Your assignment: In your copy, include no images, and write out every entry below exactly as it stands.

Records:
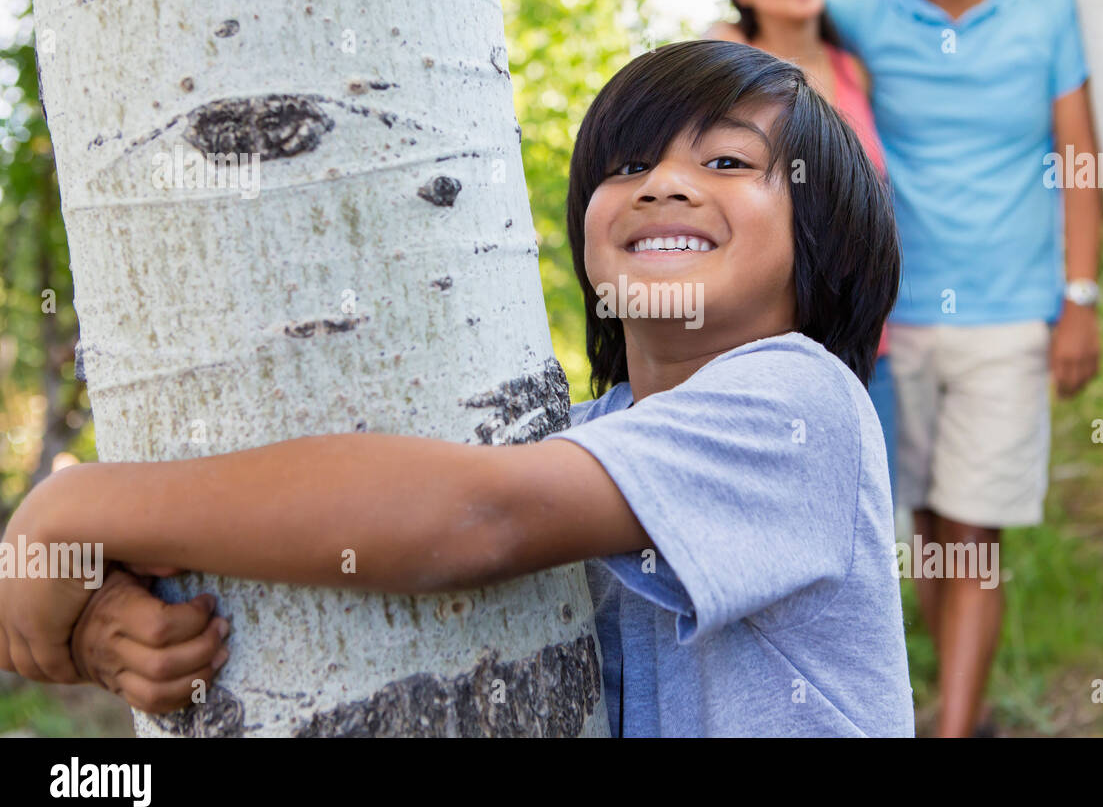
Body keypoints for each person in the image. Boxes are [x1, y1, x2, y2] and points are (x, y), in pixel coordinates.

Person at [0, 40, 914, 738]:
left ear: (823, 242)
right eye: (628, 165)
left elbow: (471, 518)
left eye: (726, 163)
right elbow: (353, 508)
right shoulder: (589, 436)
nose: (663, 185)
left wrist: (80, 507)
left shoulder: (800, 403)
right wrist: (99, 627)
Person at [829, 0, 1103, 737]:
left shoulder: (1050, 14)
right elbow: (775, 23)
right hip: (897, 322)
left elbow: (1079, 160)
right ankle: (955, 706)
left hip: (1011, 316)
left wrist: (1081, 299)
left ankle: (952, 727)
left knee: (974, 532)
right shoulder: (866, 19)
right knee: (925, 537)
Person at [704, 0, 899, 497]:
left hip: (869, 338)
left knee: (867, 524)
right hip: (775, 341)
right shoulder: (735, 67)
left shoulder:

Result:
Body keypoints for each person in the image. Boxes are [x1, y1, x2, y2] and points are (x, y), in pixel coordinates.

Person at [0, 40, 914, 738]:
left ear: (823, 242)
right eye: (628, 165)
left elbow: (471, 518)
left eye: (726, 163)
right elbow: (353, 508)
right shoulder: (589, 436)
nose: (663, 185)
left wrist: (80, 507)
left shoulder: (800, 403)
right wrist: (99, 627)
Person at [829, 0, 1103, 737]:
left shoulder: (1050, 14)
right elbow: (775, 23)
right hip: (897, 322)
left elbow: (1079, 160)
right ankle: (955, 706)
left hip: (1011, 316)
left wrist: (1081, 299)
left ankle: (952, 727)
left knee: (974, 532)
right shoulder: (866, 19)
right knee: (925, 537)
Person at [704, 0, 899, 497]:
left hip: (869, 338)
left knee: (867, 524)
right hip: (775, 341)
right shoulder: (735, 67)
left shoulder:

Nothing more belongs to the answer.